Secara umum, monyet dikenal memiliki ikatan kuat antara induk dan anak. Bayi biasanya digendong, disusui, dan dilindungi dengan penuh perhatian. Karena itu, ketika terjadi penelantaran, perilaku tersebut terlihat tidak biasa dan menyedihkan. Namun dalam perspektif biologi, ada sejumlah alasan yang dapat menjelaskannya.
Respons terhadap Kondisi yang Tidak Ideal
Dalam dunia satwa liar, pengasuhan anak membutuhkan energi, waktu, dan sumber daya yang besar. Jika kondisi induk tidak mendukung, seperti terlalu muda, terlalu tua, atau sedang sakit, peluang anak untuk bertahan hidup menjadi lebih rendah.
Induk yang masih sangat muda sering kali belum memiliki pengalaman dan kesiapan fisik untuk merawat bayi. Ketidakmatangan ini bisa membuat proses menyusui atau melindungi anak menjadi sulit. Dalam kondisi seperti itu, secara biologis induk dapat “mengurangi investasi” pada anak yang peluang hidupnya kecil.
Pada induk yang sudah tua atau kesehatannya menurun, tantangannya berbeda. Risiko penyakit atau kematian meningkat, sehingga kemampuan merawat bayi ikut menurun. Dalam situasi ini, secara evolusioner lebih menguntungkan bagi induk untuk menghemat energi demi mempertahankan diri atau mendukung keturunan lain yang peluang hidupnya lebih besar.
Dampak bagi Bayi Monyet
Bayi monyet sangat bergantung pada induknya. Mereka membutuhkan susu, kehangatan tubuh, serta perlindungan dari predator dan konflik dalam kelompok sosial. Tanpa perawatan tersebut, peluang bertahan hidup sangat kecil.
Di alam liar, penelantaran hampir selalu berujung fatal bagi bayi. Namun di kebun binatang atau pusat konservasi, bayi yang ditolak induknya masih memiliki kesempatan hidup karena mendapat perawatan manusia, seperti yang terjadi pada Punch.

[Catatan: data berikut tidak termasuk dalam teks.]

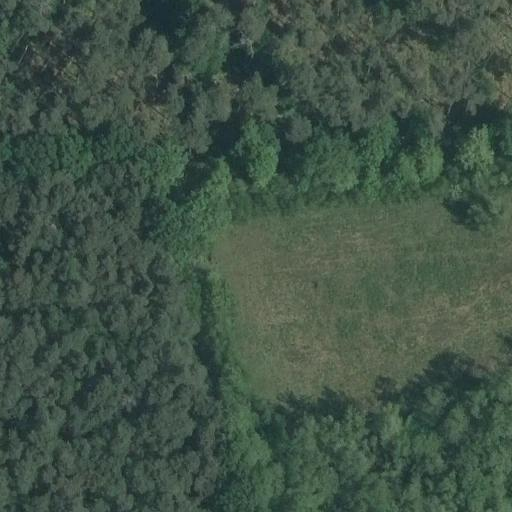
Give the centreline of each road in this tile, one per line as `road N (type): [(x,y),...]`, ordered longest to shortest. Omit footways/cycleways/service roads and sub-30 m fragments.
road 1 (track): [(175,188),(511,153)]
road 2 (track): [(0,196),(175,188)]
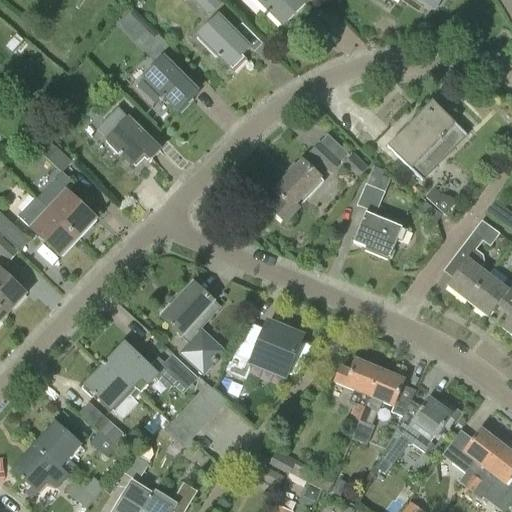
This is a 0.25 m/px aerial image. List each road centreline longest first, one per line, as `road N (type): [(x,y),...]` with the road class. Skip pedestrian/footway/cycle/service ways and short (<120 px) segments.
road 1 (residential): [(162,218),(276,109),(338,74),(413,57),(511,73)]
road 2 (residential): [(511,399),(466,363),(184,236),(162,218)]
road 3 (residential): [(0,390),(162,218)]
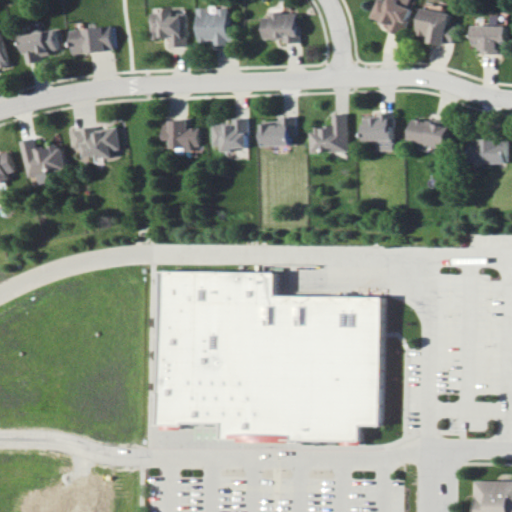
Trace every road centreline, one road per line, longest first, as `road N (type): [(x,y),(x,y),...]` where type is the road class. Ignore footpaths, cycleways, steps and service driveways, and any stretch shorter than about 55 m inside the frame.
road 1 (residential): [(0,114),(99,89),(345,78)]
road 2 (residential): [(345,78),(413,77),(511,101)]
road 3 (residential): [(511,450),(440,449),(439,511)]
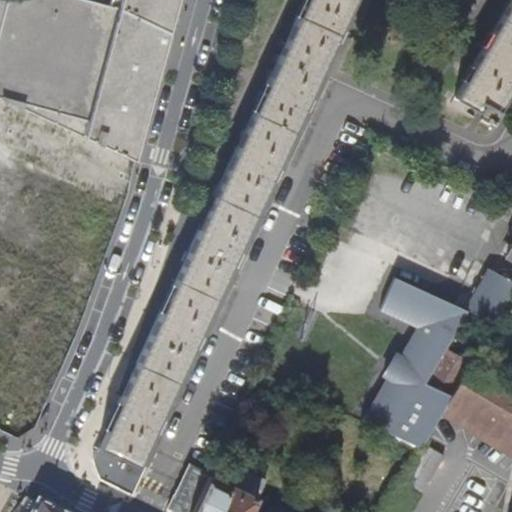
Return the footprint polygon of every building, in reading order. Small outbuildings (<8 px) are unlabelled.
[(0,97),(135,161),(166,42),(177,0),(111,0),(109,9),(80,0),(4,0),(0,17),(0,97)] [(107,424),(95,450),(91,459),(99,480),(129,494),(142,469),(135,466),(352,0),(304,0),(299,11),(306,14),(301,25),(295,22),(289,35),(267,80),(274,83),(269,94),(262,90),(256,104),(228,163),(236,166),(230,177),(224,175),(226,169),(190,247),(197,250),(191,261),(184,258),(151,330),(158,334),(153,345),(146,341),(112,413),(119,417),(114,428),(107,424)] [(511,86),(511,1),(454,99),(483,117),(480,121),(489,126),(511,86)] [(306,14),(299,11),(295,22),(301,25),(306,14)] [(274,83),(267,80),(262,90),(269,94),(274,83)] [(236,166),(228,163),(226,169),(224,175),(230,177),(236,166)] [(511,178),(498,189),(511,195),(511,178)] [(511,235),(500,252),(511,258),(511,235)] [(186,254),(184,258),(191,261),(197,250),(190,247),(186,254)] [(423,444),(447,402),(452,395),(427,378),(446,347),(469,309),(396,276),(382,309),(417,328),(361,422),(419,448),(423,444)] [(147,337),(146,341),(153,345),(158,334),(151,330),(147,337)] [(452,395),(470,362),(446,347),(427,378),(452,395)] [(511,387),(470,362),(452,395),(447,402),(511,441),(511,387)] [(110,418),(107,424),(114,428),(119,417),(112,413),(110,418)] [(409,511),(444,456),(423,444),(419,448),(386,504),(399,511),(409,511)] [(188,465),(165,511),(190,511),(206,477),(208,475),(188,465)] [(206,477),(190,511),(251,511),(253,511),(266,482),(231,466),(223,485),(206,477)]
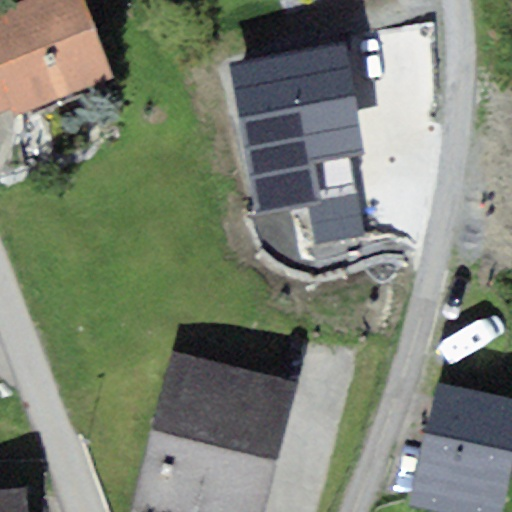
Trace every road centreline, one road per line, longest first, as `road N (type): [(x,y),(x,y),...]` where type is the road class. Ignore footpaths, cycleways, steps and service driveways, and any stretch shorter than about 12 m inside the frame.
road 1 (residential): [(455,0),(460,64),(430,288),(356,511)]
road 2 (residential): [(90,511),(0,265)]
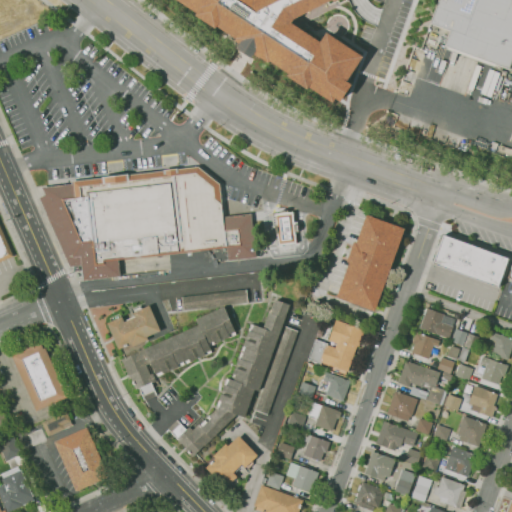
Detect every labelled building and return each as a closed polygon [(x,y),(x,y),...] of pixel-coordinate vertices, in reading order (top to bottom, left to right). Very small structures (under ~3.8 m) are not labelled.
[(187,0),(344,0),(343,1),(342,0),(339,0),(309,16),(296,16),(296,20),(324,38),(331,28),(367,52),(349,79),(354,82),(344,97),(339,94),(334,102),(291,72),(291,69),(258,47),(255,52),(242,43),(245,40),(187,0)] [(511,0),(439,0),(431,25),(450,30),(443,48),(507,70),(511,57),(511,4),(511,0)] [(119,276),(82,280),(81,266),(95,265),(88,192),(102,191),(102,177),(198,167),(219,184),(223,216),(226,247),(118,259),(119,276)] [(44,195),(41,187),(71,183),(71,181),(102,177),(102,191),(88,192),(95,265),(81,266),(78,266),(78,270),(73,271),(72,266),(68,266),(38,197),(44,195)] [(273,213),(278,213),(278,210),(286,210),(287,211),(293,211),(297,244),(276,246),(273,213)] [(226,247),(228,260),(256,257),(250,213),(223,216),(226,247)] [(337,299),(350,262),(347,261),(354,241),(356,242),(366,215),(403,228),(375,311),(337,299)] [(0,226),(13,255),(0,261),(0,226)] [(432,262),(442,234),(509,259),(499,287),(432,262)] [(181,297),(246,289),(247,302),(182,310),(181,297)] [(275,299),(289,305),(279,333),(262,327),(268,312),(270,312),(275,299)] [(149,305),(160,330),(148,336),(149,338),(131,346),(130,344),(118,349),(107,323),(121,317),(123,322),(135,317),(133,312),(149,305)] [(195,319),(223,306),(236,334),(209,346),(199,324),(198,324),(195,319)] [(426,308),(444,314),(443,315),(455,319),(448,338),(419,328),(426,308)] [(335,319),(364,330),(358,346),(356,346),(345,376),(319,366),(320,364),(307,359),(315,338),(327,343),(327,345),(334,347),(336,343),(328,340),(335,319)] [(279,333),(262,327),(251,323),(242,346),(270,356),(279,333)] [(209,346),(199,324),(198,324),(172,336),(185,364),(212,352),(209,346)] [(255,410),(285,326),(297,331),(267,414),(255,410)] [(455,328),(467,332),(463,346),(451,342),(455,328)] [(416,332),(439,340),(437,346),(433,345),(431,352),(430,352),(428,358),(411,353),(414,344),(412,343),(416,332)] [(492,332),(511,338),(511,346),(507,360),(490,354),(494,341),(490,339),(492,332)] [(469,333),(476,336),(471,349),(463,346),(469,333)] [(172,336),(185,364),(157,377),(144,349),(172,336)] [(11,354),(37,343),(38,345),(41,344),(43,348),(45,348),(67,397),(36,411),(11,354)] [(450,345),(459,348),(455,359),(446,356),(450,345)] [(242,346),(270,356),(258,392),(254,390),(244,387),(245,384),(230,379),(242,346)] [(461,347),(468,349),(464,362),(457,360),(461,347)] [(157,377),(144,349),(138,351),(138,352),(120,360),(127,375),(128,374),(135,389),(138,388),(143,400),(156,394),(151,383),(157,380),(156,377),(157,377)] [(482,356),(507,365),(503,376),(501,375),(498,384),(480,378),(485,366),(479,364),(482,356)] [(441,370),(442,367),(438,365),(441,357),(454,362),(450,374),(441,370)] [(408,393),(411,386),(427,392),(428,389),(410,383),(408,387),(397,383),(405,360),(438,372),(439,370),(452,375),(450,382),(438,378),(435,387),(446,391),(441,405),(408,393)] [(459,364),(472,368),(468,380),(454,376),(459,364)] [(350,381),(343,400),(325,394),(329,383),(322,380),(325,372),(350,381)] [(244,387),(245,384),(230,379),(227,377),(218,400),(220,401),(218,408),(198,425),(212,438),(235,416),(243,419),(254,390),(244,387)] [(453,377),(458,379),(455,386),(450,385),(453,377)] [(314,385),(300,381),(297,393),(310,398),(314,385)] [(474,386),(497,394),(493,405),(495,406),(491,417),(469,409),(471,404),(469,404),(470,399),(469,399),(474,386)] [(394,390),(417,399),(410,417),(409,417),(407,421),(386,413),(394,390)] [(448,394),(461,399),(456,410),(443,406),(448,394)] [(338,411),(331,431),(314,425),(317,418),(308,414),(313,402),(321,405),(321,404),(338,411)] [(47,436),(41,422),(58,415),(56,412),(65,408),(72,425),(47,436)] [(286,424),(300,429),(305,416),(290,410),(286,424)] [(463,416),(486,424),(478,447),(458,440),(460,435),(456,434),(463,416)] [(419,417),(432,422),(428,435),(414,430),(419,417)] [(198,425),(212,438),(192,456),(184,449),(185,447),(166,429),(176,419),(176,420),(178,419),(182,423),(181,424),(186,429),(188,426),(192,430),(198,425)] [(384,421),(417,433),(412,446),(401,442),(398,452),(376,444),(384,421)] [(437,424),(450,429),(446,441),(433,437),(437,424)] [(54,442),(87,427),(108,476),(76,491),(54,442)] [(328,441),(325,453),(323,452),(320,460),(303,454),(307,443),(302,441),(305,433),(328,441)] [(6,460),(0,446),(0,441),(13,435),(21,454),(6,460)] [(238,436),(258,455),(251,462),(253,463),(247,469),(245,467),(244,469),(240,465),(233,472),(236,476),(224,488),(210,474),(209,474),(204,469),(215,458),(213,455),(225,443),(227,446),(238,436)] [(282,442),(294,447),(290,459),(278,455),(282,442)] [(452,446),(475,454),(467,477),(462,475),(460,480),(446,475),(448,470),(444,469),(452,446)] [(408,448),(423,453),(418,465),(404,460),(408,448)] [(395,459),(389,477),(385,476),(383,480),(382,480),(380,485),(371,482),(372,476),(367,475),(374,452),(395,459)] [(426,453),(440,458),(435,471),(422,467),(426,453)] [(290,463),(299,466),(299,465),(318,472),(311,490),(305,490),(292,486),(295,478),(286,475),(290,463)] [(6,511),(0,497),(0,485),(3,484),(0,478),(2,477),(1,473),(17,466),(19,470),(20,469),(34,500),(9,511),(6,511)] [(401,469),(414,473),(407,495),(394,491),(401,469)] [(265,485),(270,471),(283,476),(278,489),(265,485)] [(418,475),(431,480),(423,502),(411,498),(418,475)] [(441,476),(465,485),(462,490),(466,491),(460,509),(439,501),(441,497),(432,494),(435,485),(438,486),(441,476)] [(361,482),(384,490),(377,509),(373,507),(372,511),(353,504),(361,482)] [(255,506),(253,505),(260,485),(302,500),(297,511),(264,511),(265,510),(263,509),(262,511),(254,509),(255,506)] [(384,491),(394,495),(392,501),(382,498),(384,491)] [(384,511),(388,503),(400,507),(398,511),(384,511)]
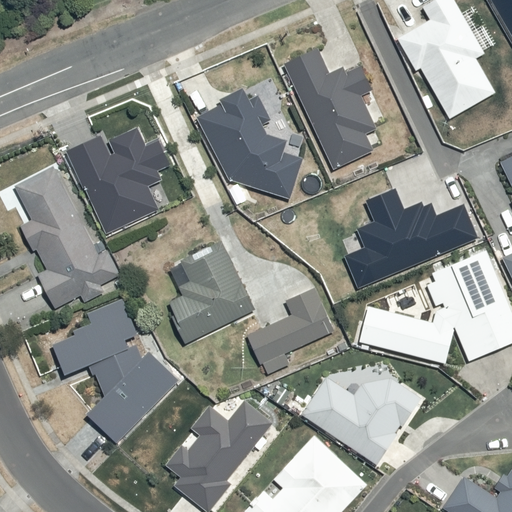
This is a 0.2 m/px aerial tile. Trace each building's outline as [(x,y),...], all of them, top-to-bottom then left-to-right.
[(428,18),(395,37),(414,69),(419,67),(449,118),(495,91),(475,57),(484,52),(454,0),(429,0),(420,5),(428,18)] [(511,0),(491,0),(511,35),(511,0)] [(308,56),(286,66),(333,168),(374,150),(366,133),(376,128),(360,94),(371,89),(360,63),(345,70),(342,64),(328,70),(317,46),(306,51),(308,56)] [(224,107),(198,120),(228,178),(289,197),(302,157),(282,151),(286,139),(265,132),(261,124),(269,119),(258,97),(250,101),(245,91),(222,103),(224,107)] [(102,139),(69,154),(105,232),(158,207),(150,189),(165,183),(160,173),(173,167),(160,138),(146,144),(139,128),(109,142),(115,155),(110,158),(102,139)] [(511,155),(500,161),(511,185),(511,197),(510,199),(511,202),(511,249),(500,255),(511,281),(511,155)] [(101,256),(58,168),(10,192),(40,253),(43,252),(51,269),(42,274),(59,309),(89,294),(90,298),(108,289),(105,283),(123,274),(112,251),(101,256)] [(363,246),(343,254),(356,285),(477,237),(463,202),(435,213),(431,201),(422,204),(420,200),(402,207),(394,186),(364,199),(373,220),(355,226),(363,246)] [(183,326),(190,342),(260,310),(228,241),(174,266),(188,295),(175,300),(187,324),(183,326)] [(366,305),(358,341),(444,362),(453,327),(467,360),(511,340),(511,313),(485,249),(431,272),(434,279),(424,283),(433,305),(441,302),(442,305),(434,309),(431,321),(366,305)] [(295,316),(253,336),(270,371),(294,360),(291,353),(340,330),(320,289),(290,304),(295,316)] [(94,414),(120,443),(182,381),(146,346),(128,301),(94,314),(98,323),(81,330),(82,334),(59,344),(72,374),(94,365),(107,399),(94,414)] [(326,374),(299,414),(376,464),(397,432),(395,431),(399,425),(401,426),(420,397),(389,377),(359,382),(352,392),(326,374)] [(179,476),(173,484),(207,511),(230,483),(226,480),(273,421),(243,398),(227,419),(208,404),(190,426),(199,434),(188,448),(181,443),(164,465),(179,476)] [(243,511),(338,511),(365,483),(313,435),(272,478),(281,486),(271,497),(263,489),(243,511)] [(463,474),(441,507),(448,511),(511,511),(511,464),(506,474),(502,472),(492,487),(497,491),(495,494),(463,474)]
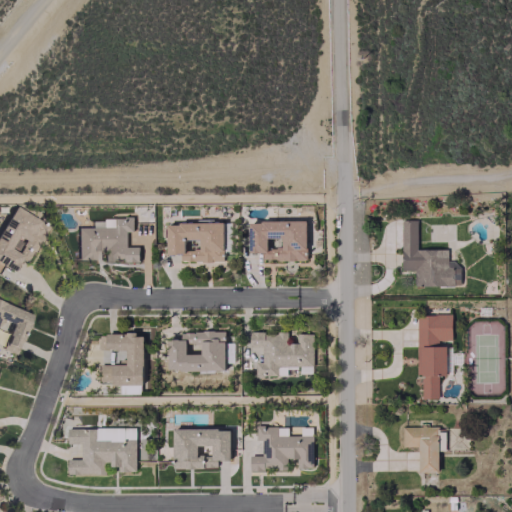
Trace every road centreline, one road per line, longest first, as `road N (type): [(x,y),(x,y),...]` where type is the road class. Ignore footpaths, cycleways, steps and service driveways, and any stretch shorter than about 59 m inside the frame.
road 1 (residential): [(339,0),(346,511)]
road 2 (residential): [(291,501),(62,501),(22,485)]
road 3 (residential): [(76,297),(296,296)]
road 4 (residential): [(22,485),(19,466),(76,297)]
road 5 (track): [(341,185),(511,172)]
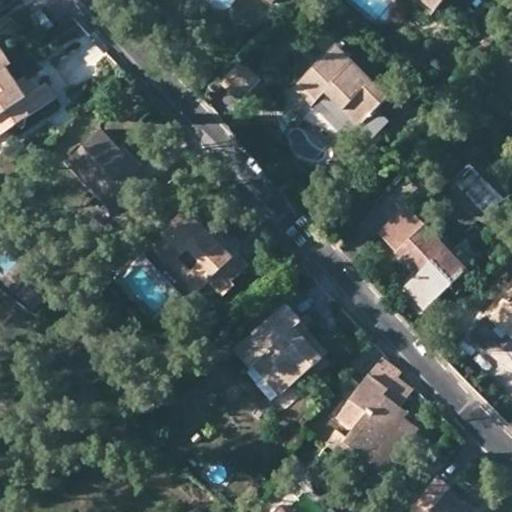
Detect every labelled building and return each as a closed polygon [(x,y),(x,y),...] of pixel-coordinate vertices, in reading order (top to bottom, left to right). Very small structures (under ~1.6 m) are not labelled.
[(261,0),(272,9),(279,0),(261,0)] [(387,0),(401,11),(408,3),(404,0),(387,0)] [(451,0),(404,0),(408,3),(432,23),(451,0)] [(32,4),(21,11),(41,37),(51,29),(32,4)] [(0,134),(13,126),(26,129),(26,118),(55,98),(47,84),(27,97),(7,68),(13,64),(3,50),(0,51),(0,134)] [(330,102),(348,119),(365,135),(396,103),(343,51),(301,95),(319,113),(330,102)] [(264,86),(244,67),(224,88),(244,107),(264,86)] [(359,141),(365,135),(348,119),(342,125),(359,141)] [(101,130),(64,164),(112,213),(148,180),(101,130)] [(418,197),(407,206),(424,224),(434,215),(418,197)] [(428,308),(467,271),(452,254),(424,224),(407,206),(378,235),(419,277),(408,288),(428,308)] [(187,209),(149,246),(195,294),(209,282),(219,293),(248,266),(223,239),(219,244),(206,229),(187,209)] [(210,225),(206,229),(219,244),(223,239),(210,225)] [(452,254),(467,271),(475,263),(460,247),(452,254)] [(10,277),(24,291),(42,274),(28,260),(10,277)] [(24,291),(33,300),(51,282),(42,274),(24,291)] [(511,304),(506,300),(491,318),(487,315),(468,337),(485,351),(504,350),(511,340),(511,304)] [(328,353),(286,305),(234,351),(250,370),(252,367),(278,397),(328,353)] [(399,374),(381,361),(337,420),(352,430),(347,438),(336,431),(326,446),(364,472),(371,462),(388,474),(419,430),(405,419),(408,414),(399,407),(411,390),(395,379),(399,374)] [(220,461),(205,478),(220,492),(236,475),(220,461)] [(450,486),(438,476),(417,505),(425,511),(472,511),(473,511),(447,491),(450,486)]
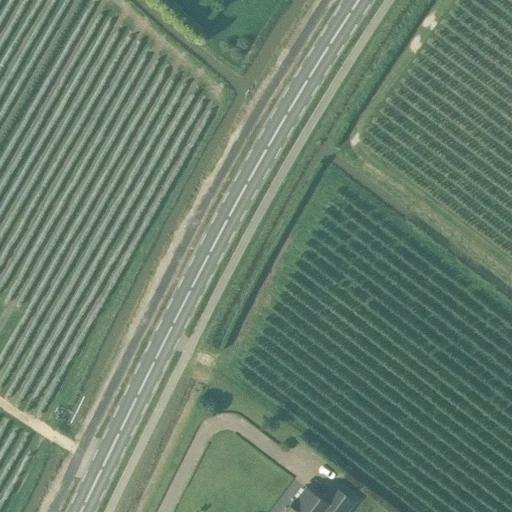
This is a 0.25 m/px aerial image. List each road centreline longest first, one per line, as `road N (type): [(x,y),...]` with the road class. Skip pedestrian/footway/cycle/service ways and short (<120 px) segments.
road 1 (primary): [(82,511),(179,311),(358,0)]
road 2 (track): [(105,463),(0,400)]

Apakah Ini Bentuk Kekerasan?
Penelantaran berbeda dari kekerasan. Dalam banyak kasus, perilaku ini bukan tindakan agresif, melainkan pengurangan upaya pengasuhan. Dari sudut pandang evolusi, keputusan tersebut dapat menjadi strategi adaptif ketika kondisi lingkungan atau fisik induk tidak memungkinkan pengasuhan yang optimal.
Meski terlihat kejam dari sudut pandang manusia, mekanisme ini merupakan bagian dari seleksi alam. Alam bekerja berdasarkan peluang bertahan hidup, bukan emosi.
Tidak Selalu Terjadi, Tetapi Bisa Muncul
Perlu diingat bahwa sebagian besar induk monyet tetap merawat anaknya dengan sangat baik. Penelantaran bukanlah norma, melainkan respons terhadap kondisi tertentu. Faktor usia, kesehatan, pengalaman, serta tekanan lingkungan dapat berperan dalam munculnya perilaku ini.
Kesimpulan
Ikatan induk dan anak pada monyet umumnya sangat kuat. Namun dalam situasi tertentu, penelantaran bisa terjadi sebagai respons biologis terhadap kondisi yang tidak mendukung pengasuhan.
Bagi Skandis, memahami fenomena ini membantu melihat dunia satwa secara lebih objektif. Apa yang tampak menyedihkan bagi manusia sering kali merupakan bagian dari mekanisme bertahan hidup di alam liar.